**REQUEST:** Return, without anything added, the lines from the one containing "DODAJ ODGOVOR" through the end of the entries below, exactly as written.

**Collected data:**

>>>>>

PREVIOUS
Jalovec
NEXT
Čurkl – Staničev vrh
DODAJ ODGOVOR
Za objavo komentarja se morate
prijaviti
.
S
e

<<<<<

**OUTPUT FOR THIS EXERCISE:**
DODAJ ODGOVOR
Za objavo komentarja se morate
prijaviti
.
S
e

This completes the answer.